“When are you going to have kids of your own?”
The dreaded question that every childless woman above a certain age has surely heard. I know that most people mean well but the inquiry about someone’s family planning is a personal thing with our without infertility struggles. This morning I was at church, as I am every week. After initially setting up the Sunday School classrooms I ducked back into my office to grab some remaining supplies for class. My office is connected to the church nursery and the only way to gain entry is by walking through the nursery. Of course there were several children present as well as a couple older ladies chatting over coffee. I politely paused to say hello and make some small talk. After a few minutes one of the older ladies in the nursery asked me the dreaded question “When are you going to have a little one?”

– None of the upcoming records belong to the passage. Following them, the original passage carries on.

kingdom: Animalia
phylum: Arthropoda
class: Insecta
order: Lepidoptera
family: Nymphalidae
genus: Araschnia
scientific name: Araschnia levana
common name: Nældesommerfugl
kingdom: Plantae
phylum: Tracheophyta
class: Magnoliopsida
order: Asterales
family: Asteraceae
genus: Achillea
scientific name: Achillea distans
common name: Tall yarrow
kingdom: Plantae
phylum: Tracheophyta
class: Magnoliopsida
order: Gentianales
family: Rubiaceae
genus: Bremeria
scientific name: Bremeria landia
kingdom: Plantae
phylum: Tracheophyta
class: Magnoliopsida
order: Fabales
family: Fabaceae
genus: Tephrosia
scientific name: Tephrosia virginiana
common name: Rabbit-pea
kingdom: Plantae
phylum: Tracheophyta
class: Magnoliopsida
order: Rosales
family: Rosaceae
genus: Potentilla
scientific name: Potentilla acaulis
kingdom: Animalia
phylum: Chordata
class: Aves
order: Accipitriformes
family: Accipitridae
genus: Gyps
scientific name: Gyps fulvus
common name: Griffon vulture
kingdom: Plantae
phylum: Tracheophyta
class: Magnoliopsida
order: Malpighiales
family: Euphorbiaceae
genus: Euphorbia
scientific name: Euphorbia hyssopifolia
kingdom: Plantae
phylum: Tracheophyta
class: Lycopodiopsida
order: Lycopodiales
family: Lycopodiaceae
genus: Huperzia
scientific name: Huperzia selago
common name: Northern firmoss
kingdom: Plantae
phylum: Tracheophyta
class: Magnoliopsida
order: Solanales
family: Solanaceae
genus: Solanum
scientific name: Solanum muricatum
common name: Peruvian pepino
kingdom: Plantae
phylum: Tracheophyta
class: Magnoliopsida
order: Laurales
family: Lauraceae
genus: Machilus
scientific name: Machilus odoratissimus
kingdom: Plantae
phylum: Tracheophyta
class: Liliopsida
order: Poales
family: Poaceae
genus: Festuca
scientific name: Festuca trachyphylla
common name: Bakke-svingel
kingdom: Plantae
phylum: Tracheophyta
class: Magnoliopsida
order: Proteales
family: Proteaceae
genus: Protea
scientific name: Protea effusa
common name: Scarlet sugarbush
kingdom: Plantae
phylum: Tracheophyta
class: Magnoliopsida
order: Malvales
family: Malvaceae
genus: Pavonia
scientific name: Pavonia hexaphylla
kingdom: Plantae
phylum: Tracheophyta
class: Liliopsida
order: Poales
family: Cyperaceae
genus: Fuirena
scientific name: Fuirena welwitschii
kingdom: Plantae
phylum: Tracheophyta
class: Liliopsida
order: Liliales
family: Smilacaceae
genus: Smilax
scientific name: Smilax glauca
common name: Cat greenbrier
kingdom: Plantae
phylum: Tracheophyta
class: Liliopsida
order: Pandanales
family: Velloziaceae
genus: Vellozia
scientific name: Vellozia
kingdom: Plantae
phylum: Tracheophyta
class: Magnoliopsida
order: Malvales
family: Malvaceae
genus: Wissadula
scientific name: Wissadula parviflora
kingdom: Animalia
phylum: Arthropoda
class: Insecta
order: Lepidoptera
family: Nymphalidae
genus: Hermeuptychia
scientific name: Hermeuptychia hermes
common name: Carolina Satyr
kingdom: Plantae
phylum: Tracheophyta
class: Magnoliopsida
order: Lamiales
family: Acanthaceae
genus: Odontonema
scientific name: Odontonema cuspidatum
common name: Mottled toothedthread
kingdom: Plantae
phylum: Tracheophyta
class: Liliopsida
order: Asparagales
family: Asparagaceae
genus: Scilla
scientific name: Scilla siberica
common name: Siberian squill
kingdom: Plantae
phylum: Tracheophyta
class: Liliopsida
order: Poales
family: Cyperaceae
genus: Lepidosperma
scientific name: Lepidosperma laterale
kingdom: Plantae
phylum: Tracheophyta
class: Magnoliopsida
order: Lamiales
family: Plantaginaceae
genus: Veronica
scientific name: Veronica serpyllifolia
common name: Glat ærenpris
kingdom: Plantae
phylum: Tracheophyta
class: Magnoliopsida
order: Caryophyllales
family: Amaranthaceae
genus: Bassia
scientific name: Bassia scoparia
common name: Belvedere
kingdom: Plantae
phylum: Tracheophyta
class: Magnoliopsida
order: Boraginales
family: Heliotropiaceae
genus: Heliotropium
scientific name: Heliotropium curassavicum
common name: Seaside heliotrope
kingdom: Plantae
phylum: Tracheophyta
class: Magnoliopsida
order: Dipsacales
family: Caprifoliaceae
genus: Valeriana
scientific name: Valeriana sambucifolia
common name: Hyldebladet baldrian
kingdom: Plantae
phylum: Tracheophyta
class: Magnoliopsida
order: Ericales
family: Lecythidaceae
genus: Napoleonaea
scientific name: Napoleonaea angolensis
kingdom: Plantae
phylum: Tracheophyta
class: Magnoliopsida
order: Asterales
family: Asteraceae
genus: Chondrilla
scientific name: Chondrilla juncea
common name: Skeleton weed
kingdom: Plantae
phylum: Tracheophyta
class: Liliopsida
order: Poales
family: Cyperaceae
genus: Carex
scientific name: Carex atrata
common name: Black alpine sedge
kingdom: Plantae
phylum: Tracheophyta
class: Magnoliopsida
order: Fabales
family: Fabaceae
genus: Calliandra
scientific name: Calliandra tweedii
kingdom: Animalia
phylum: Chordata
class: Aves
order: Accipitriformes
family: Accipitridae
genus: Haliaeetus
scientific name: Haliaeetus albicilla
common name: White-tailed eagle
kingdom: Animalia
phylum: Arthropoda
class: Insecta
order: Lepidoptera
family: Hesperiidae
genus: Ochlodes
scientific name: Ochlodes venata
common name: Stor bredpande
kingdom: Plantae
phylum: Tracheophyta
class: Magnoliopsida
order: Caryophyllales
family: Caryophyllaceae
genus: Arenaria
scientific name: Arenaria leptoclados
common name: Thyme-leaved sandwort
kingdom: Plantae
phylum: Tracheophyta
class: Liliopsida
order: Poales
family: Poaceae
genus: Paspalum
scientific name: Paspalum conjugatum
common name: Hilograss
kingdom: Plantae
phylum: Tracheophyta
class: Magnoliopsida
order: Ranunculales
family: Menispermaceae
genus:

I find this interesting and even without infertility issues I can’t imagine asking someone about there reproductive and procreative plans and decisions. If you are close enough to a person to be privy to this kind of information — you probably already know the answer. If you aren’t — then why are you being so intrusive? I of course don’t want to be rude so I fumble to string together an excuse about how we are wanting to have a house first. After a surprising double take she tells me that a house isn’t necessary and sometimes “surprises happen”.
I explain that it will be “at least two years” and she was taken back to rebuttals with “well you’d be a fantastic mom with or without a house” and flashes a smile. I grab the supplies and dart out the door. I have no doubt in my mind that the person who asked me was being sincere and only wanted to know when I could cherish having my own baby to care for and raise. As I walk down to finish setting up the classrooms I am overcome with emotion and have a mini pity party while setting tiny chairs around the preschool tables.
It’s conversations like these that remind me over and over again of my barren womb. Sometimes I think being around Christians makes infertility so much harder because they’ve got these expectations that you’re meant to have kids. It’s frustrating and the question “do you want kids?” hurts so much because who doesn’t want kids? My answer today to appease questioning individuals comes with the painful realization that it may not be two years, in reality it could be much longer.
Adam and I are looking into adoption agencies and while we haven’t solidified anything the reality is we will need a good chunk of change before we can start. Having endured two years of infertility treatments we are carrying a bit of medical debt. When we start the process of adoption we want to be able to gallop ahead and not have to pause for finances. I know there are grants and programs to help as we have loosely looked into them but the whole process seems to be a daunting uphill battle. Growing our family will be so much more than your average nine month wait.
I know it will be worth it in the end, but being faithful and patient is just so hard.
For those reading I feel that my feelings are best summarized by Emily Bingham who hit the nail on the head with her facebook post that went viral…
“Before you ask the young married couple that has been together for seemingly forever when they are finally gonna start a family … before you ask the parents of an only-child toddler when a Little Brother or Little Sister will be in the works … before you ask a single 30-something if/when s/he plans on having children because, you know, clock’s ticking … just stop. Please stop.
You don’t know who is struggling with infertility or grieving a miscarriage or dealing with health issues. You don’t know who is having relationship problems or is under a lot of stress or the timing just isn’t right. You don’t know who is on the fence about having kids or having more kids. You don’t know who has decided it’s not for them right now, or not for them ever. You don’t know how your seemingly innocent question might cause someone grief, pain, stress or frustration. Sure, for some people those questions may not cause any fraught feelings — but I can tell you, from my own experiences and hearing about many friends’ experiences — it more than likely does.”